In an embodiment, the second subset of financial transaction data is a user selectable proportion of the first subset of financial transaction data.
In an embodiment, the validation component is arranged to validate operation of the at least one machine learning model by: excluding a defined third subset of financial transaction data associated with a plurality of properties from the training data set used to train the at least one machine learning model; and subsequently comparing the excluded financial transaction data with corresponding inferred property value indicators; wherein the third subset of financial transaction data is defined based on transaction dates within a defined period of the date of valuation.
In an embodiment, the defined period is user definable.
In an embodiment, the system includes a data standardisation component arranged to standardise the first property data so that the first property data is in a format compatible with the at least one machine learning model.
In an embodiment, the system includes an outlier remover component arranged to remove property data that is considered to be unlikely to be correct. In an embodiment, the system includes a missing value inferrer arranged to add data to a first property data field if the data for the property data field can be reasonably inferred.
In an embodiment, the missing value inferrer is arranged to add data to a property data field using a lookup table.
In an embodiment, the lookup table includes data indicative of average building areas, and the system is arranged to infer a building area of a property by determining whether the building area of the property is above or below an average property area using the first property data and the lookup table.
In an embodiment, the first property data includes names of buyers and sellers involved in a financial transaction, and the system is arranged to determine whether the financial transaction was between related parties using the names of buyers and sellers.
In an embodiment, the system includes a data anonymiser arranged to remove data indicative of the buyer and seller names associated with properties after the determination is made as to whether the financial transaction was between related parties using the names of buyers and sellers.
In an embodiment, the system is arranged to facilitate reception of property value assessment criteria used by the system to predict the property value indicators. The property value assessment criteria may include a date of valuation, at least one property value indication type that defines the or each type of property value indication predicted by the system, a residential or industrial property type, and/or a date of effect.
The property value indication type may include a gross rental value, an unimproved value and/or a capital value.
In an embodiment, the system includes a plurality of machine learning models, each machine learning model associated with a combination of one property value indication type and one of residential or industrial property type.

Material provided
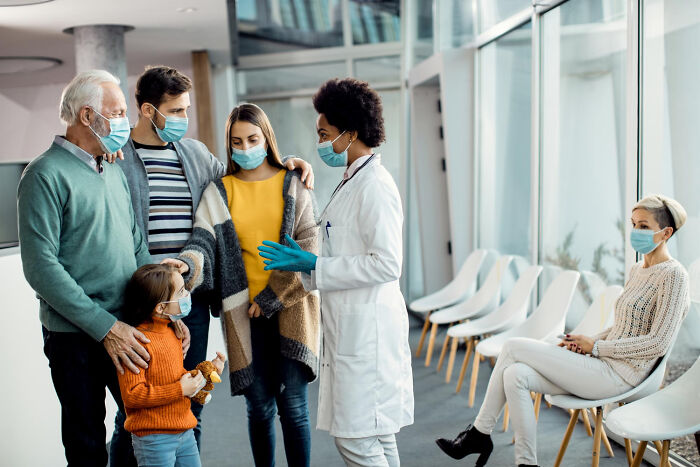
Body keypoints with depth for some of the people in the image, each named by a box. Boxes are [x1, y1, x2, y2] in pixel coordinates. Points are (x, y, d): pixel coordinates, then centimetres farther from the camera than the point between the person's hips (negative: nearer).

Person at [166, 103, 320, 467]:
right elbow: (204, 239, -4)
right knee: (259, 406, 5)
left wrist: (270, 298, -6)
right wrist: (185, 265, -27)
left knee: (293, 405, -2)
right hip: (244, 312, 1)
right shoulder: (218, 192, 9)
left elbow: (308, 247, -1)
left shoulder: (293, 185, 6)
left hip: (291, 307, -1)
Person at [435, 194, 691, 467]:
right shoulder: (638, 270, 16)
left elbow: (658, 343, -17)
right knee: (515, 375, -14)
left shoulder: (673, 275, -11)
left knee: (513, 348, -13)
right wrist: (583, 342, 6)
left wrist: (596, 346, -12)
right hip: (603, 366, 8)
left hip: (617, 375, -8)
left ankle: (479, 433, -1)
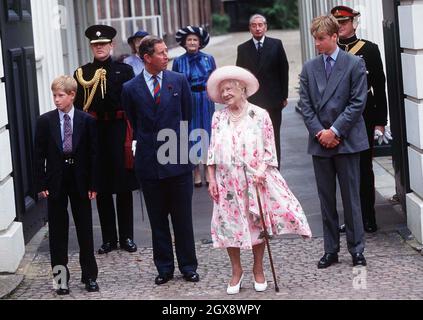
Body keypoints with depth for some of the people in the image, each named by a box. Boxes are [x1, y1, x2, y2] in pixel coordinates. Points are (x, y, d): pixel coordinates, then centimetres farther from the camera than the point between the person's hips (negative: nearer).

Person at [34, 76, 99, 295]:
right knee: (57, 231, 5)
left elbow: (93, 153, 0)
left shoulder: (87, 121, -2)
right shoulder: (45, 121, -1)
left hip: (80, 182, 0)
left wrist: (93, 184, -4)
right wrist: (41, 184, -5)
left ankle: (90, 276, 16)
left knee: (85, 230, 7)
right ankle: (61, 277, 12)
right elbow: (39, 155, 0)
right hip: (55, 182, 0)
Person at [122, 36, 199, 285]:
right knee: (158, 220, 8)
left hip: (178, 161, 0)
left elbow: (187, 116, 11)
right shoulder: (131, 88, -1)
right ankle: (164, 268, 18)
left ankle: (188, 266, 17)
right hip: (149, 162, 0)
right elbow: (133, 124, 11)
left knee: (183, 217, 6)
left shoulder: (179, 81, 2)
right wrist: (149, 143, 11)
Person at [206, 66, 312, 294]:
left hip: (256, 181, -2)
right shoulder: (219, 117, 4)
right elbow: (212, 151, 6)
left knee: (257, 224, 4)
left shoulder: (259, 115, -3)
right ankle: (236, 271, 17)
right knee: (229, 225, 3)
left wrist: (262, 170, -16)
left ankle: (258, 269, 20)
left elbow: (269, 149, -1)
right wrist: (211, 179, 1)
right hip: (228, 183, 2)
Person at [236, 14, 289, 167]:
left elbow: (284, 70, 3)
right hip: (251, 101, 0)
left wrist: (284, 96, 0)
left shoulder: (276, 45, 2)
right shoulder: (243, 49, 5)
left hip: (273, 100, 0)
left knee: (273, 138, 6)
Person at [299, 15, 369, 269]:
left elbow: (358, 102, -7)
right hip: (320, 142, 3)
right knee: (326, 199, 8)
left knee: (351, 197, 1)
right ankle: (331, 250, 14)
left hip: (346, 141, -3)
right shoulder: (309, 68, 8)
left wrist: (335, 130, -12)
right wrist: (319, 132, -8)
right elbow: (306, 105, 5)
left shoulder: (354, 64, -2)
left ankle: (357, 249, 10)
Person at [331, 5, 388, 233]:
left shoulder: (369, 49, -1)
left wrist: (380, 121, -6)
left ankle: (368, 219, 10)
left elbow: (379, 86, -2)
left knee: (363, 167, 3)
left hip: (363, 118, -3)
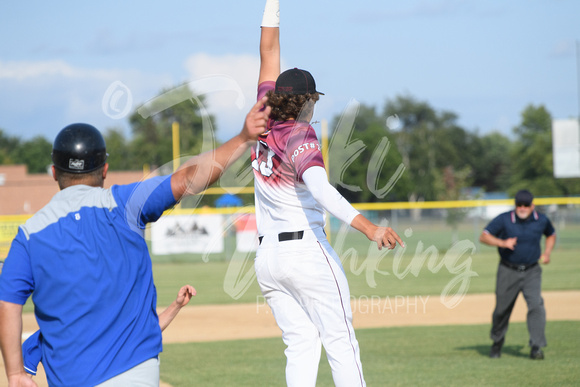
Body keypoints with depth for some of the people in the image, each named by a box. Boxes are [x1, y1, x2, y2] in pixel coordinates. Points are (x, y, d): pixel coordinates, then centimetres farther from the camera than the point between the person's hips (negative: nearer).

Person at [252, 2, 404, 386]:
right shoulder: (300, 137, -12)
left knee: (301, 345, 5)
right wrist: (369, 227, -41)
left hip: (267, 256, 7)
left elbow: (269, 51, 14)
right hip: (307, 250, -7)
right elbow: (320, 189, -31)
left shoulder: (264, 122, 6)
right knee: (340, 343, -2)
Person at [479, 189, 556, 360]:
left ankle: (536, 347, -16)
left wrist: (547, 253, 3)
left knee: (536, 305, -17)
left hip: (531, 272, 1)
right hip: (508, 272, -1)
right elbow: (483, 237, -10)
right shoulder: (504, 220, -11)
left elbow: (551, 235, 19)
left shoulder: (542, 220, -2)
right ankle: (497, 342, 32)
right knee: (502, 309, 7)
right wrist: (502, 243, -27)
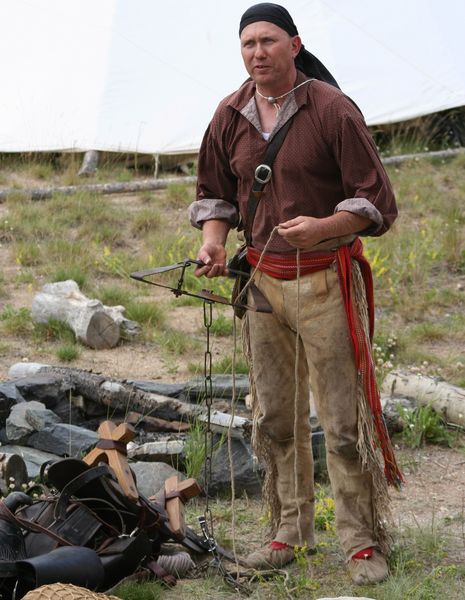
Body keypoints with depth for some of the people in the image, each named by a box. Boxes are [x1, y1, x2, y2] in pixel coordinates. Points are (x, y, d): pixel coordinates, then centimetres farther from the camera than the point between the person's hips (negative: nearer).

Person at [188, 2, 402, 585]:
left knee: (344, 417, -4)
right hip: (261, 280, 5)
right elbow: (214, 192, 20)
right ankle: (290, 531, 20)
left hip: (326, 280, -5)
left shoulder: (331, 109, -10)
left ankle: (363, 541, 4)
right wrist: (213, 239, 0)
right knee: (274, 417, 9)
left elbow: (377, 202, -10)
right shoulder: (230, 116, 6)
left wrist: (323, 226, -27)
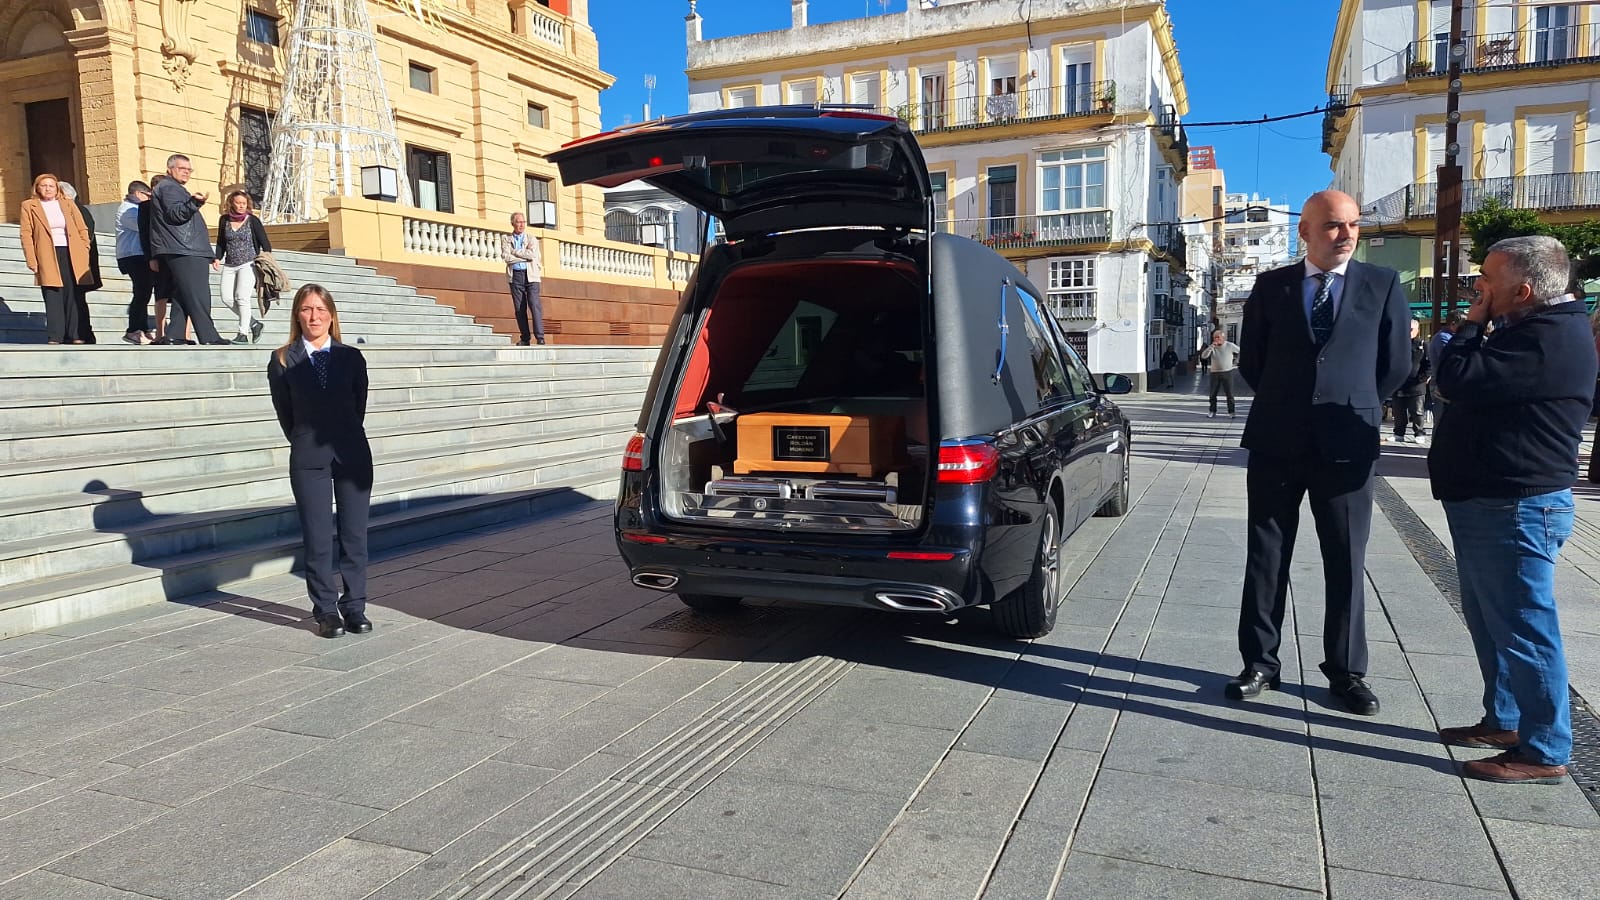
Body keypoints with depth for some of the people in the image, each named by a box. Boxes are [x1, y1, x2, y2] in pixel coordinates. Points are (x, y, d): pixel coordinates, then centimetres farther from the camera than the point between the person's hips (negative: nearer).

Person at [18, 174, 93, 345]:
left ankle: (77, 336, 2)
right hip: (47, 258, -1)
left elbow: (82, 230, 12)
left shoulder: (68, 204, 14)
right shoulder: (29, 206, 9)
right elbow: (26, 234, 4)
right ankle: (54, 337, -3)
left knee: (75, 297, -1)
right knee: (53, 297, -4)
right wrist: (31, 260, -5)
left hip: (72, 256, 1)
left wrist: (84, 253, 0)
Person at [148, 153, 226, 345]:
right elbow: (176, 214, -21)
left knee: (182, 297, 8)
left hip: (185, 251, 11)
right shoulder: (168, 187, -4)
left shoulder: (173, 188, 28)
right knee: (198, 297, -15)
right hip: (183, 252, -11)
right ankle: (209, 338, -19)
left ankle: (175, 336, 6)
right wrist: (194, 202, -35)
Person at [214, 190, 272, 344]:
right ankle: (254, 323, 10)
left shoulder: (253, 221, 0)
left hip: (248, 264, -5)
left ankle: (243, 334, -9)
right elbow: (221, 243, 19)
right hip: (229, 265, 5)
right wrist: (218, 258, 4)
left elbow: (265, 242, -1)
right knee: (227, 297, -5)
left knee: (242, 297, -14)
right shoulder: (224, 220, 10)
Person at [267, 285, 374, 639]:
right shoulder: (282, 361, 2)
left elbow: (358, 407, 10)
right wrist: (307, 444, 11)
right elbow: (285, 414, 7)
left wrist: (345, 440, 11)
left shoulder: (352, 357, 5)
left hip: (352, 455, 1)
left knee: (354, 535, 4)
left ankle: (354, 608, 13)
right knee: (317, 539, 2)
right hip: (309, 461, -1)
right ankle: (326, 612, 11)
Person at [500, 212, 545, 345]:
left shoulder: (532, 239, 10)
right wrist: (525, 257, -7)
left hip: (531, 275, -1)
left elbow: (532, 254, -9)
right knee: (519, 308, 0)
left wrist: (514, 251, -4)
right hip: (515, 276, 1)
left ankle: (540, 337, -15)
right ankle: (525, 339, 5)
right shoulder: (506, 239, 10)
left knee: (534, 305, -12)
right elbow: (506, 257, -6)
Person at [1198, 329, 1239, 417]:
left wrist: (1235, 362, 7)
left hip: (1227, 373, -2)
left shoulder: (1230, 346, -2)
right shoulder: (1211, 347, 2)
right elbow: (1203, 356, -12)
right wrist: (1211, 346, -21)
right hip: (1215, 373, 2)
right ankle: (1212, 412, 13)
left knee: (1230, 394, -1)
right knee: (1213, 394, 4)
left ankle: (1231, 412, 4)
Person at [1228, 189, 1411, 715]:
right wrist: (1285, 403, 8)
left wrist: (1353, 408, 8)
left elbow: (1396, 363, 6)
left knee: (1347, 563, 7)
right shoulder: (1271, 286, 5)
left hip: (1346, 446, 0)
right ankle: (1260, 664, 18)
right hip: (1276, 444, 1)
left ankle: (1346, 672, 20)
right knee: (1266, 558, 7)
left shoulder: (1383, 286, 3)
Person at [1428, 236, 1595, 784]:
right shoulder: (1536, 330, 15)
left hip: (1516, 510, -11)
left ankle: (1544, 752, 6)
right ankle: (1503, 721, 32)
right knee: (1490, 621, 19)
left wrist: (1473, 322, -12)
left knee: (1523, 627, -4)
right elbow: (1478, 384, 21)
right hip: (1490, 504, 11)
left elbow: (1458, 380, -24)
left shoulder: (1551, 339, -20)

Task 1
Reproduce verbatim the passage of the property valuation text that starts with "In an embodiment, the missing" and goes on through "the lookup table.".
Task 2
Extend the property valuation text, beginning immediately after its last sentence.

Expected answer 1
In an embodiment, the missing value inferrer is arranged to add data to a property data field using a lookup table.
In an embodiment, the lookup table includes data indicative of average building areas, and the system is arranged to infer a building area of a property by determining whether the building area of the property is above or below an average property area using the first property data and the lookup table.

Expected answer 2
In an embodiment, the system includes a database and the first property information is obtained from an external data source and stored in the database, the system extracting first property data from the database and using the extracted first property data to train the at least one machine learning model and infer property value indicators. In an embodiment, the system includes an online accessible user interface that may be a web-based user interface.
In an embodiment, the at least one machine learning model comprises at least one Gradient Boosting Machine (GBM) algorithm that uses an xboost library.
In an embodiment, the system is arranged to facilitate selection of a revaluation option wherein at least one machine learning model is trained using current first and second property data to produce at least one trained machine learning model, and the at least one trained machine learning model is used to infer property value indicators for all properties in a geographical area, or an interim assessment wherein property value indicators for a defined set of properties are inferred using an existing at least one trained machine learning model.
In an embodiment, the system is arranged to compare predicted property value indicators associated with at least 2 property value assessments for at least 2 different dates of valuation and to produce property value change results.
In an embodiment, the property value change results include information indicative of changes in mean property values, median property values and/or total property values.
In an embodiment, the property value change results are based only on properties that have not changed in the period between the at least 2 different dates of valuation.
In an embodiment, the property value change results are based on all properties covered by the property value assessments.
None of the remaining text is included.